Addressing plan exercise for our IPv6 course

Owen DeLong owen at delong.com
Sat Jul 24 09:13:18 UTC 2010


On Jul 24, 2010, at 1:29 AM, Saku Ytti wrote:

> On (2010-07-24 03:50 -0400), Valdis.Kletnieks at vt.edu wrote:
> 
>> Firewall != NAT.  The former is still needed in IPv6, the latter is not.  And I
>> suspect that most Joe Sixpacks think of that little box they bought as a
> 
> Maybe you are talking strictly in context of residential DSL, in which case
> I would agree, NAT is killable, if we don't fsck-up in our DSL offerings.
> (Provide customer /64 and route /56 to ::c/64, so first /64 is bridged, if
> customer ever wants to start routing, they just add ::c/64 router to LAN.)
> 
> However it is quite optimistic to think IPv6 would remove completely need
> for NAT. Enterprises of non-trivial size will likely use RFC4193 (and I
> fear we will notice PRNG returning 0 very often) and then NAT it to
> provider provided public IP addresses. I'm just hoping that we'll at least
> see 1:1 NAT instead of NAPT being used.
> 
Why on earth would you do that? Why not just put the provider-assigned
addresses on the interfaces along side the ULA addresses? Using ULA
in that manner is horribly kludgy and utterly unnecessary.

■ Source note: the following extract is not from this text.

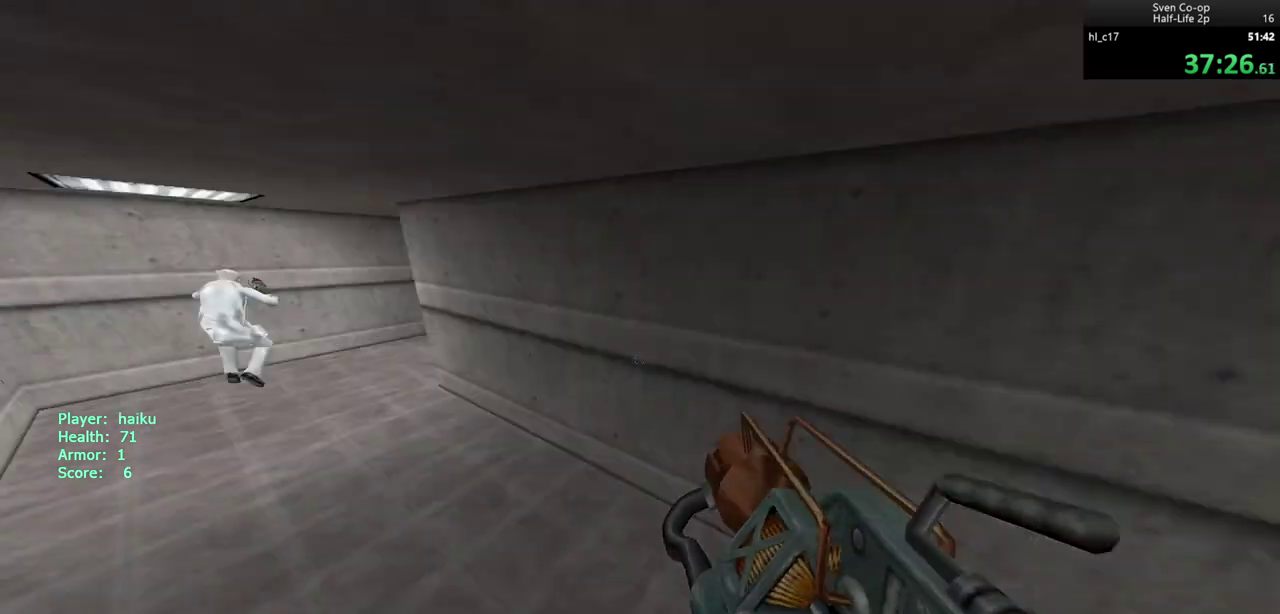
{"keys": ["d"], "mouse": ["wheel_down"], "events": [[250, "a", "up"], [250, "d", "down"], [250, "mouse_wheel_down", "down"]]}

> This is to facilitate easy and cheap way to change provider. Getting PI
> address is even harder now, as at least RIPE will verify that you are
> multihomed, while many enterprises don't intent to be, they just need low
> cost ability to change operator.
> 
Why is that easier/cheaper than changing your RAs to the new provider and
letting the old provider addresses time out?

Finally, if you think that non-multihomed end sites need PI, then, put a proposal
in to change the RIR policies. RIR policies are not immutable. Each RIR has
a bottom-up consensus driven process. If you don't like the policies, it really
isn't that hard to get them changed.

(I say this as an author of the first successful policy to create IPv6 PI)

> This is non-technical problem, enterprises of non-trivial size can't
> typically even tell without months of research all the devices and software
> where they've written down the IP addresses.

Sounds like they haven't written them down very well.

> RFC4193 + NAT quite simply is what they know and are comfortable with. It
> would be hard sell to ask them to design whole IPv6 infra so that they can
> confidently renumber it in 15min, like you can with RFC4193+NAT.
> 
Why would you need to renumber in 15 minutes? It's easy enough to do
in a week, given the above RA-based process.